We need radical reform of health care in this country, not piece-by-piece reform of pharmaceutical companies and insurance companies. A genuine national health care system will force both.
People who have Medicare should be allowed to buy prescription drugs from Medicare and not have to deal with Medicare Part D providers if they do not want to.
The federal government should use the Bayh-Dole Act to try to lower prescription drug prices. The Bayh-Dole Act allows the federal government to license the patents of drugs based on federal government research dollars to other companies when the prices are high. The more companies that make the same drugs the lower the prices of the drugs may be. I do not the Bayh-Dole Act has ever been used dealing with prescription drugs. It deals with government research dollars.

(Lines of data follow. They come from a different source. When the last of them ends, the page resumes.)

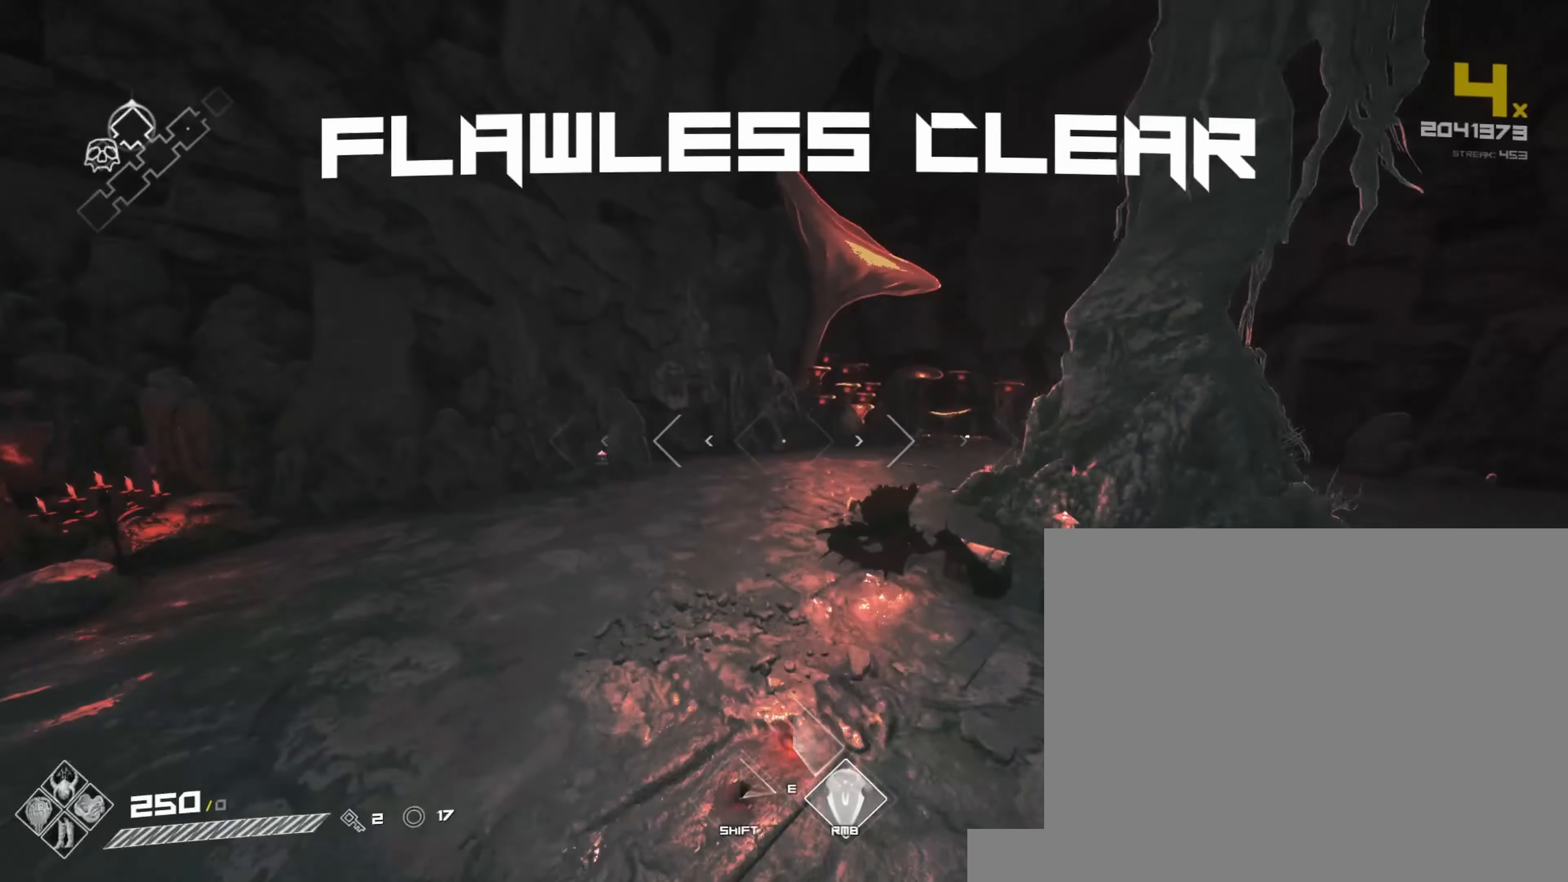
{"keys": ["shift", "w"], "mouse": [], "events": [[183, "shift", "up"], [467, "shift", "down"]]}
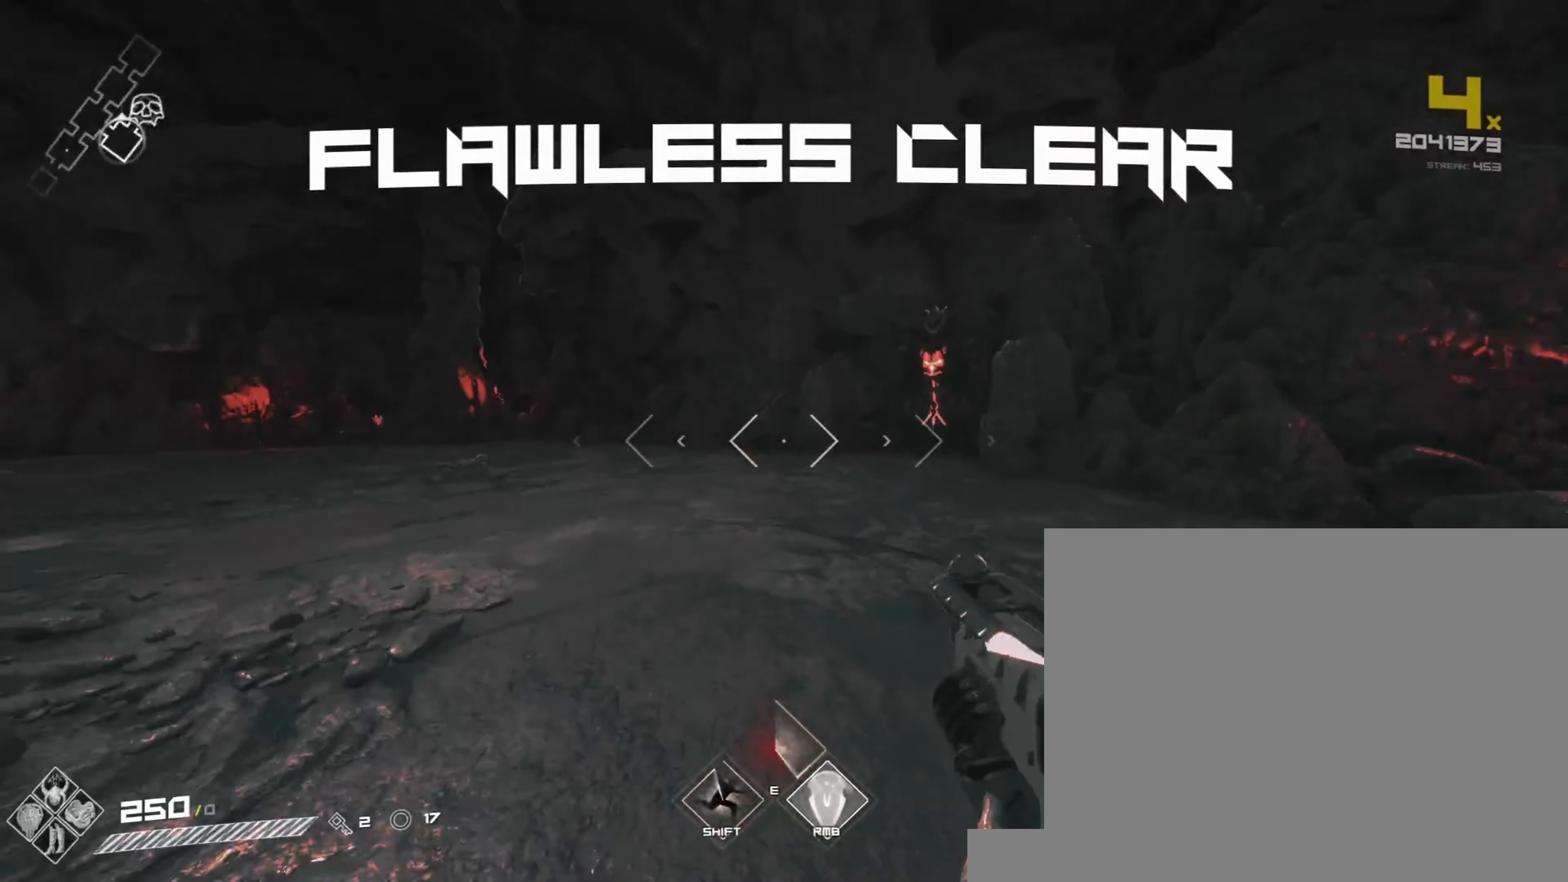
{"keys": ["shift", "w"], "mouse": [], "events": []}
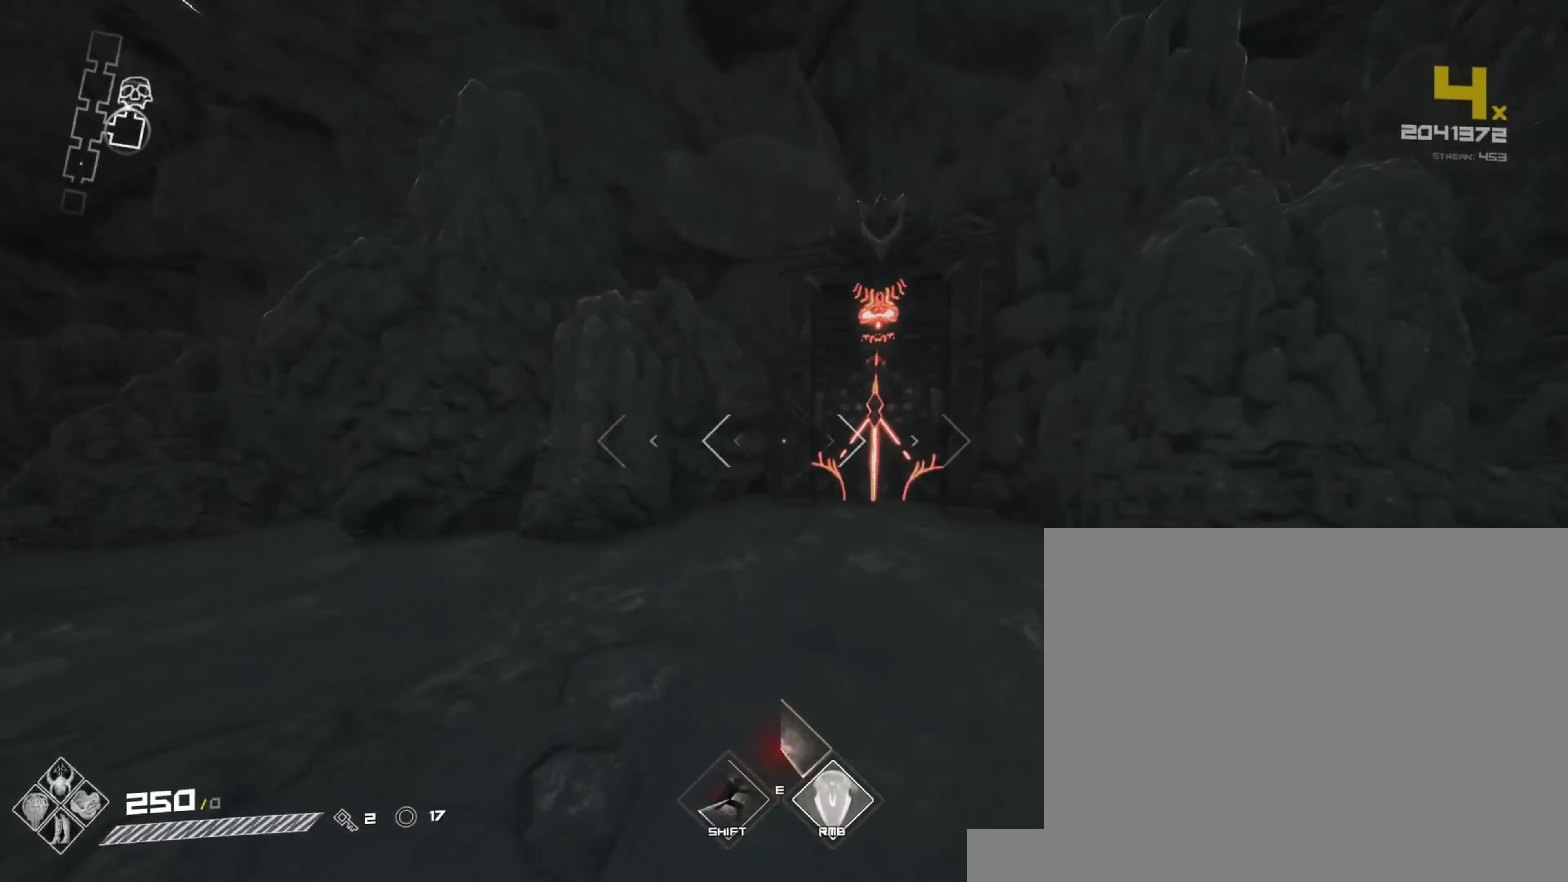
{"keys": ["shift", "w"], "mouse": [], "events": [[117, "shift", "up"], [200, "shift", "down"]]}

You may read about the Bayh-Dole Act at http://www.cptech.org/ip/health/bd/
I have known about the Bayh-Dole Act for several years. Hopefully, members of Congress will make sure taxpayers dollars have more bang for the buck when they are used for government funded research and other things.
Sincerely,
Ken Stremsky
Between Gupta and Daschle, Gupta is not being offered a position where he will shape policy; Daschle is. I know people think of the C. Everett Koop model when they think of the Surgeon General, but Koop was an anomaly, and it's been nearly twenty years since his time. On the other hand, Gupta would also be the first surgeon as Surgeon General since Koop, so maybe the similarities won't end there, but Daschle will be the one in position to fix health care.